The Nigerian government has started taking steps to track crypto earnings under the Nigeria Tax Administration Act (NTAA) 2025. The new law will reportedly allow the government to track the earnings of its citizens using their Tax Identification Number (TIN) and National Identification Number (NIN).
According to a
local report, the law officially became effective on January 1, 2026, and is designed to help authorities match crypto transactions to tax records so that earnings can be checked and taxed properly. Under the law, Virtual Asset Service Providers (VASPs), like crypto exchanges, must submit monthly reports to the tax authorities. These requested reports must include the user’s name, address, phone number, email, TIN, NIN, transaction dates, the type and value of the digital assets, and the total sales value.

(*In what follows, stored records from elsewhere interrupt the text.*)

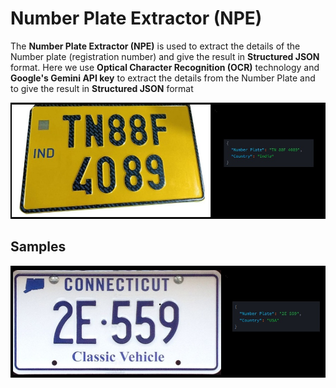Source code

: # Number Plate Extractor (NPE)
The **Number Plate Extractor (NPE)** is used to extract the details of the Number plate (registration number) and give the result in **Structured JSON** format. Here we use **Optical Character Recognition (OCR)** technology and **Google's Gemini API key** to extract the details from the Number Plate and to give the result in **Structured JSON** format

![screenshot](samples/image.jpg)

## Samples

![screenshot](samples/image2.jpg)
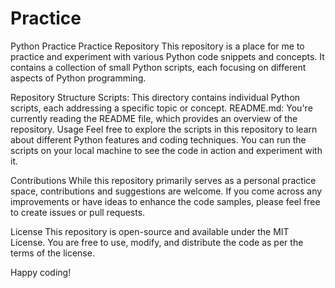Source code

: # Practice
Python Practice
Practice Repository
This repository is a place for me to practice and experiment with various Python code snippets and concepts. It contains a collection of small Python scripts, each focusing on different aspects of Python programming.

Repository Structure
Scripts: This directory contains individual Python scripts, each addressing a specific topic or concept.
README.md: You're currently reading the README file, which provides an overview of the repository.
Usage
Feel free to explore the scripts in this repository to learn about different Python features and coding techniques. You can run the scripts on your local machine to see the code in action and experiment with it.

Contributions
While this repository primarily serves as a personal practice space, contributions and suggestions are welcome. If you come across any improvements or have ideas to enhance the code samples, please feel free to create issues or pull requests.

License
This repository is open-source and available under the MIT License. You are free to use, modify, and distribute the code as per the terms of the license.

Happy coding!

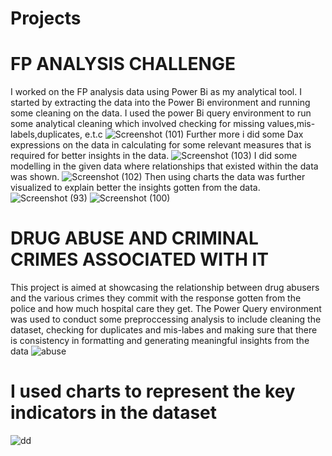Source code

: # Projects
# FP ANALYSIS CHALLENGE
I worked on the FP analysis data using Power Bi as my analytical tool. 
I started by extracting the data into the Power Bi environment and running some cleaning on the data.
I used the power Bi query environment to run some analytical cleaning which involved checking for missing values,mis-labels,duplicates, e.t.c
![Screenshot (101)](https://github.com/user-attachments/assets/8c09eda0-9f68-41df-808a-c3ea4ceba1b5)
Further more i did some Dax expressions on the data in calculating for some relevant measures that is required for better insights in the data.
![Screenshot (103)](https://github.com/user-attachments/assets/4f260e12-3d35-4e6f-bd7a-1257ffa78e49)
I did some modelling in the given data where relationships that existed within the data was shown.
![Screenshot (102)](https://github.com/user-attachments/assets/12128ae1-bfca-4262-8969-547597dac2f7)
Then using charts the data was further visualized to explain better the insights gotten from the data.
![Screenshot (93)](https://github.com/user-attachments/assets/41c405b4-2b45-40db-b2cd-91a3b352d12b)
![Screenshot (100)](https://github.com/user-attachments/assets/f50715ce-c4a0-4e8a-9e0f-a0ff0e1cd62e)

# DRUG ABUSE AND CRIMINAL CRIMES ASSOCIATED WITH IT
This project is aimed at showcasing the relationship between drug abusers and the various crimes they commit with the response gotten from the police
and how much hospital care they get.
The Power Query environment was used to conduct some preproccessing analysis to include cleaning the dataset, checking for duplicates and mis-labes and making sure 
that there is consistency in formatting and generating meaningful insights from the data
![abuse](https://github.com/user-attachments/assets/c7c92d72-9558-4653-b171-d8907d6c1bcb)
# I used charts to represent the key indicators in the dataset 
![dd](https://github.com/user-attachments/assets/291a0317-066e-4755-b581-063e409a5c8e)



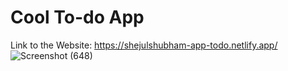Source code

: # Cool To-do App

Link to the Website: https://shejulshubham-app-todo.netlify.app/
![Screenshot (648)](https://github.com/user-attachments/assets/3d1795a6-ca0d-4c3f-b9b0-a5feb8c34e29)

Any counterparties involved in a transaction must also provide contact details. In addition, authorities can request more information from VASPs with or without notice. VASPs must also report large or unusual transactions to the Nigerian Financial Intelligence Unit (NFIU) to prevent money laundering and illegal activity. The government has instructed that VASPs that do not follow the requirements will pay ₦10 million ($7,026.57) for the first month and ₦1 million ($702.66) for the following months and could lose their license.
The law further requires exchanges to retain KYC records, customer transactions, and identification data for at least seven years. Individuals engaged in crypto activities are also required to maintain books and report earnings to tax authorities. The NTAA aligns with the Organisation for Economic Co-operation and Development’s Crypto-Asset Reporting Framework (CARF), which also
took effect on January 1, 2026.
It provides the tax officials with information on crypto trades done inside and outside Nigeria. According to the government, this framework “will enable tax authorities to track information on both local and foreign crypto transactions.”
The government has informed citizens to get their TIN through the Nigeria Revenue Service (NRS) and the Joint Revenue Board (JRB). The TIN is initially used to track individuals and businesses for taxes, while the NIN ties individuals to biometric data like fingerprints and facial scans. It also serves as the foundation for generating TINs.
Nigeria’s relationship with cryptocy has been nothing but dramatic over the years. In 2024, the government placed a ban on cryptocy and even
detained two employees from Binance. Despite this, the citizens still find a way to continue trading digital assets. This is surprising considering the fact that the Central Bank of Nigeria (CBN) had banned banks from dealing with crypto back in 2021.
That same year, a total of $47 billion in transactions was recorded. Between June 2024 and June 2025, Nigeria received an estimated $92.1 billion in crypto transactions. The NTAA 2025 seeks to make this volume taxable by ensuring that digital asset profits are reported. Moreover, this initiative is coming after a failed attempt in 2022, when a 10% tax on crypto profits was enforced due to untraceable trades. However, this new law changes everything.